Currently, consumers can rate products, services and experiences through sites such as Yelp, Angie's List, TripIt, Amazon and Facebook. Robert Moran, head of the Brunswick Group, says the economy is rapidly evolving into a "rateocracy," in which enterprises will rise and fall based on consumer and stakeholder ratings.

The next phase in the revolution will extend these ratings systems even deeper into enterprises, with corporate reputations rising and falling on ratings systems, as Moran explains in The Futurist:

"Soon, we will also rate corporations on their behavior and have real-time mobile access to the aggregated, stakeholder-generated reputation scores of nearly every corporation on the planet. We will use this information to reward and punish companies by buying their products or spurning them. We will have entered into a completely new era of corporate reputation, one in which reputation is radically transparent and extremely valuable."

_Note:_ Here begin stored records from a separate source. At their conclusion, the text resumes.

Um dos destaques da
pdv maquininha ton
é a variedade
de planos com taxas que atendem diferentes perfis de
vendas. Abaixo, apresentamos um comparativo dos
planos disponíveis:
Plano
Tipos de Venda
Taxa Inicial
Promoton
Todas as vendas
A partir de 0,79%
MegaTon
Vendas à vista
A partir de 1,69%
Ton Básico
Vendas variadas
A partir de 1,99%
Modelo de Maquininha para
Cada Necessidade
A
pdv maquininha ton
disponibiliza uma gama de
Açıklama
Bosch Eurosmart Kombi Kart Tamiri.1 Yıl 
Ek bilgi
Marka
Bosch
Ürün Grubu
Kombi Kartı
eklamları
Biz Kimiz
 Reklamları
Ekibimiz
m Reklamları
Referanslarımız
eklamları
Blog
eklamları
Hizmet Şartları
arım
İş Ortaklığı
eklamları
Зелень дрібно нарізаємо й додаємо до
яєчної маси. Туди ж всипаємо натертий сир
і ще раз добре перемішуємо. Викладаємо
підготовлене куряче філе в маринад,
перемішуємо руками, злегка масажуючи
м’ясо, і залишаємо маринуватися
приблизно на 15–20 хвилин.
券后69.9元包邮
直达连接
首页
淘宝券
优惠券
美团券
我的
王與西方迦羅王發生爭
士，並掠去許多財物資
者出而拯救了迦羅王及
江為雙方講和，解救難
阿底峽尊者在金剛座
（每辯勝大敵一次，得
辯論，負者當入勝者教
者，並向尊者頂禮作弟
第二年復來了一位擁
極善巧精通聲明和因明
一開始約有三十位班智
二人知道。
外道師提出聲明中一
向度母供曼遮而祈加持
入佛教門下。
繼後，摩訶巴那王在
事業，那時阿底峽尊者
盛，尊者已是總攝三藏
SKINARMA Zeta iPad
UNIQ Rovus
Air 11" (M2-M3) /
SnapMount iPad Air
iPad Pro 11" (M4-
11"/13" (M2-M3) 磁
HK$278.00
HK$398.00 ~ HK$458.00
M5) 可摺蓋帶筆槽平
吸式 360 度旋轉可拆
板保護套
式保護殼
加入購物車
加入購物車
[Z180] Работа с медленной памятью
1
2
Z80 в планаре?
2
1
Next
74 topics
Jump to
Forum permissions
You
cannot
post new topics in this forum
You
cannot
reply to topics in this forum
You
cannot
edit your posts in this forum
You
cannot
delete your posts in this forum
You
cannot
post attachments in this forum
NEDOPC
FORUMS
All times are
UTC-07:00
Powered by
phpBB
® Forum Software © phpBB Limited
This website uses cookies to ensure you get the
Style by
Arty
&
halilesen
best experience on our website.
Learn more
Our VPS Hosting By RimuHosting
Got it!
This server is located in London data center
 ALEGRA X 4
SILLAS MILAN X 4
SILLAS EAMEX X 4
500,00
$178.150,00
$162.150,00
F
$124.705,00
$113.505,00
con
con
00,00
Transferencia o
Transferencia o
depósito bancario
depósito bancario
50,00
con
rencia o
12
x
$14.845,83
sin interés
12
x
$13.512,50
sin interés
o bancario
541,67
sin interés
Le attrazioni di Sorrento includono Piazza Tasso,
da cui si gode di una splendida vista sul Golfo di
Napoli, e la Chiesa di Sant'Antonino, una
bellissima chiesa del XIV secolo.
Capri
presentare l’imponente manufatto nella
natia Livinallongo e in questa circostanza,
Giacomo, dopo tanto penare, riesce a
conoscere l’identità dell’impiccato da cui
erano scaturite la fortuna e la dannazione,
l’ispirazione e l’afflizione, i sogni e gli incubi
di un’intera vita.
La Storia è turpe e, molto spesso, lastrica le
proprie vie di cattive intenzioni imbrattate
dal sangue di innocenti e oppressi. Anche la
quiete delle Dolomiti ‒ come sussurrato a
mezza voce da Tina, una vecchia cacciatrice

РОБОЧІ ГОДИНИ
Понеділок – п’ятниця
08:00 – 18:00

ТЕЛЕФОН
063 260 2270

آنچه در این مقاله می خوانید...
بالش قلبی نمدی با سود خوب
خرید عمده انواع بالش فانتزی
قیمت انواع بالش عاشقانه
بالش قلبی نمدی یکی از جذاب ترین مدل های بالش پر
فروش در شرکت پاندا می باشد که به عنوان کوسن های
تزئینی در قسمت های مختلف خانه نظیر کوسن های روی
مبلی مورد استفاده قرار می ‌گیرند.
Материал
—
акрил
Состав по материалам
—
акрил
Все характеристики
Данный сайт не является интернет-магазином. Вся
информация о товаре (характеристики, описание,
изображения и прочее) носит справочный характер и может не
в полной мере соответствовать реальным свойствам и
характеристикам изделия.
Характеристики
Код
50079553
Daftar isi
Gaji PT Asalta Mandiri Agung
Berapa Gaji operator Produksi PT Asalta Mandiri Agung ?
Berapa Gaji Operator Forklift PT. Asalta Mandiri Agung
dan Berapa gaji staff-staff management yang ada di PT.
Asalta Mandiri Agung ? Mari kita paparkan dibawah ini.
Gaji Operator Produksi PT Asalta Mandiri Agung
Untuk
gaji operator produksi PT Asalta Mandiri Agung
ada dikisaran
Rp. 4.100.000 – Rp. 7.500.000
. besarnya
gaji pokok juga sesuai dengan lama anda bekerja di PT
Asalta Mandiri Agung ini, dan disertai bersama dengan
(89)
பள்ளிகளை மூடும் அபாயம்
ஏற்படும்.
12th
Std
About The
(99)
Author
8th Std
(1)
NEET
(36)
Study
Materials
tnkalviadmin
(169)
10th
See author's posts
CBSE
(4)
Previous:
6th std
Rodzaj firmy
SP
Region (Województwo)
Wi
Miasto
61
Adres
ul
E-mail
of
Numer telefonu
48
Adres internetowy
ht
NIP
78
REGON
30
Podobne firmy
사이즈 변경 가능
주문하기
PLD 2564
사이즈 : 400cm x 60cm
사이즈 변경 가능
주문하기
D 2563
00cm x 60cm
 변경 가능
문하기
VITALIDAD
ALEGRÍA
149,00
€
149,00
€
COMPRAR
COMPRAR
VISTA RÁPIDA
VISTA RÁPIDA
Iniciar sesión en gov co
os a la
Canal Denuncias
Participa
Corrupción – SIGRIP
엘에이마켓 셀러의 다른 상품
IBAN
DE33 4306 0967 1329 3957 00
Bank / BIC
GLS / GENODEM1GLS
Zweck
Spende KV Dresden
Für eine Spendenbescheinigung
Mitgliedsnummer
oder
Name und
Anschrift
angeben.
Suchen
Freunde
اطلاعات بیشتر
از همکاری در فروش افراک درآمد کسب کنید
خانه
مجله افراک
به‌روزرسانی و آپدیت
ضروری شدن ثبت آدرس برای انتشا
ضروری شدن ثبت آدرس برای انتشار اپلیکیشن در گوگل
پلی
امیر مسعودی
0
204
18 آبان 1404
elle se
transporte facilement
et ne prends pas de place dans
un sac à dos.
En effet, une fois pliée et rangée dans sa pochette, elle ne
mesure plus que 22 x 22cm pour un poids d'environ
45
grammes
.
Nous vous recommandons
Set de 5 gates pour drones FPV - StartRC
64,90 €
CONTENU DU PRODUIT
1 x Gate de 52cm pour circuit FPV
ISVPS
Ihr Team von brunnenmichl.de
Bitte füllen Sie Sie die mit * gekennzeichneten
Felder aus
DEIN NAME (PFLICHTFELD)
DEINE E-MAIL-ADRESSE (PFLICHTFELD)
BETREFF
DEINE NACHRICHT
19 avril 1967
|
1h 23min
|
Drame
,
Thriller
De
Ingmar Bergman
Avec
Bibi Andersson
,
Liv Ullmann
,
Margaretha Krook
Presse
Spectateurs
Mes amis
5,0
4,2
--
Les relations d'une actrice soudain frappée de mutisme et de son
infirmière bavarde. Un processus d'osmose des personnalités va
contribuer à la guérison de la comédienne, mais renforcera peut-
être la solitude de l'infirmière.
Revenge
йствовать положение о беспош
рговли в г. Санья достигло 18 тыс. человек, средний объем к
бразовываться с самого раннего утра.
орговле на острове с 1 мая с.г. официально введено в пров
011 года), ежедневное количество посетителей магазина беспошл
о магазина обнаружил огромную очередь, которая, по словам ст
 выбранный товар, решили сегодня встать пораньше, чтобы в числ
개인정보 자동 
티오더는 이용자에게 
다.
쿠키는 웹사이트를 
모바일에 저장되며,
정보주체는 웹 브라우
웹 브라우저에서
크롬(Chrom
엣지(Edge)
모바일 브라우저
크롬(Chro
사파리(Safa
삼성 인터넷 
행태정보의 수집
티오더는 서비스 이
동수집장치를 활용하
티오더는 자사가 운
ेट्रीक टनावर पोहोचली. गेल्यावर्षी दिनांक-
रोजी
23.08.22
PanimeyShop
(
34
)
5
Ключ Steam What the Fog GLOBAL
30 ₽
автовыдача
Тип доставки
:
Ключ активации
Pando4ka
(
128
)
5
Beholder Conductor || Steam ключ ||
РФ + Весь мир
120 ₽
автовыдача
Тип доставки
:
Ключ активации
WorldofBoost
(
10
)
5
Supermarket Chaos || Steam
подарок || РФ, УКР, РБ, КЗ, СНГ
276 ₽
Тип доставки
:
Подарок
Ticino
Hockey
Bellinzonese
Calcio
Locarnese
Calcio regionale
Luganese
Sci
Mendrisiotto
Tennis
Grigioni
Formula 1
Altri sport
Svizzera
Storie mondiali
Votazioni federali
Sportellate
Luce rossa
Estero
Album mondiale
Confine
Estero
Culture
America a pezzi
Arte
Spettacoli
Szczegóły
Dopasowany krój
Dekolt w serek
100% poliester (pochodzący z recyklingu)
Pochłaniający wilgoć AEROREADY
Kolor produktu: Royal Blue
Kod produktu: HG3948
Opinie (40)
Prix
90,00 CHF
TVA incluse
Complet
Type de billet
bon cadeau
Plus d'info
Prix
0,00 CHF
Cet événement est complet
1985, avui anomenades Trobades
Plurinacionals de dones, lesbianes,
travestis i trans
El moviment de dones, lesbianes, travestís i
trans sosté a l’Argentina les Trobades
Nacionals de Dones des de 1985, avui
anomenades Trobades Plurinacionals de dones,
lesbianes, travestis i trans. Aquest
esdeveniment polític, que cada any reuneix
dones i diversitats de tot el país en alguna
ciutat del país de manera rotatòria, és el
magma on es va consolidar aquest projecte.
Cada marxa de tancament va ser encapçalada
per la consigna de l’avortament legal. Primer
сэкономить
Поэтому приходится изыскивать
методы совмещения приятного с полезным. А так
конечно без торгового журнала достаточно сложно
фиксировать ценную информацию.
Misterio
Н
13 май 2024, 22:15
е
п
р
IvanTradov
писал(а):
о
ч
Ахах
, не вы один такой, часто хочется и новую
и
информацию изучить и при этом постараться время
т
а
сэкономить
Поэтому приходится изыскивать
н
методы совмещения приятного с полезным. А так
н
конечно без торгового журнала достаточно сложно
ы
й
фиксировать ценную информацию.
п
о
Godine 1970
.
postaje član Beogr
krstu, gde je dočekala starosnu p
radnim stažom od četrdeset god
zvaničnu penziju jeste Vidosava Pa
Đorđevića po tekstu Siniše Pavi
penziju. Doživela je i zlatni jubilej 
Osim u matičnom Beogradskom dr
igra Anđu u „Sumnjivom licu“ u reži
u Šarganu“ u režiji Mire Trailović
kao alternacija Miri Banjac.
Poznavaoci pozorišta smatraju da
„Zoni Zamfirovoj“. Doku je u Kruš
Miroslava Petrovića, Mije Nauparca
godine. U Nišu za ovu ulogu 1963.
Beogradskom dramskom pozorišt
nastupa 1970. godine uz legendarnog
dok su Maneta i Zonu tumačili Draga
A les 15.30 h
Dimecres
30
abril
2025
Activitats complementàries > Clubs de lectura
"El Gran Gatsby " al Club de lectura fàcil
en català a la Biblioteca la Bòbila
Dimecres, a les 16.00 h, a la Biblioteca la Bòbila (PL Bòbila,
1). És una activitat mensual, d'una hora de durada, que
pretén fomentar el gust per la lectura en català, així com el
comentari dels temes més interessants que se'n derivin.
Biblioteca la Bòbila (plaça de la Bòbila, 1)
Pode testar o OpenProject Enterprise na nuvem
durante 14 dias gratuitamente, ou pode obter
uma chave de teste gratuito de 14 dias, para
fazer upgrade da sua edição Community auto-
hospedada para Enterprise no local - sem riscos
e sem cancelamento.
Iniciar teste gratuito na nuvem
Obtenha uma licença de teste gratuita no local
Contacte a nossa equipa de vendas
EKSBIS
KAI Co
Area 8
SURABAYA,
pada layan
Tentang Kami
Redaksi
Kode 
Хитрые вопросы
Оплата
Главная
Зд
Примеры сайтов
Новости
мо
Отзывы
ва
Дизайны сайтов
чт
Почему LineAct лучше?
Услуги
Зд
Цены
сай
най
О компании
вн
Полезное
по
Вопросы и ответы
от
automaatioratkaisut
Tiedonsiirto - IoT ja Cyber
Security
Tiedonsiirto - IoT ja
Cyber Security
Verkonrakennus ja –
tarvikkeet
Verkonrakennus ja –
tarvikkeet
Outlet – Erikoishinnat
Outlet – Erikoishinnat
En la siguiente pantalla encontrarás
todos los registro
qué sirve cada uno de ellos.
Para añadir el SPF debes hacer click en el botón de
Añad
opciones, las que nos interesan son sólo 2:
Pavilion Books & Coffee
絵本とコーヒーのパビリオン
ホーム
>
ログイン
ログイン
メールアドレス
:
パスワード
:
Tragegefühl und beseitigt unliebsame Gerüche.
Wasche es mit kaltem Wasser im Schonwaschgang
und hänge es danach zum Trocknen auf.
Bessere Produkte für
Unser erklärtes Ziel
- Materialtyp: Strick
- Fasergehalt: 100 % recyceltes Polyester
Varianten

As the rateocracy opens up real-time data from internal rating systems, stakeholder expectations, CRM data, and aggregations of multiple rating sites, "the corporation will lose power as it controls relatively less of its own reputation," Moran says. The resulting datasets that will be open for viewing across the Internet will create competition between enterprises for a "virtuous race to the top," he states.

In the long run, technology may increase corporate transparency -- not only among publicly traded companies, but also private and non-profit organizations -- in a way that decades of laws and regulations have not been able to accomplish.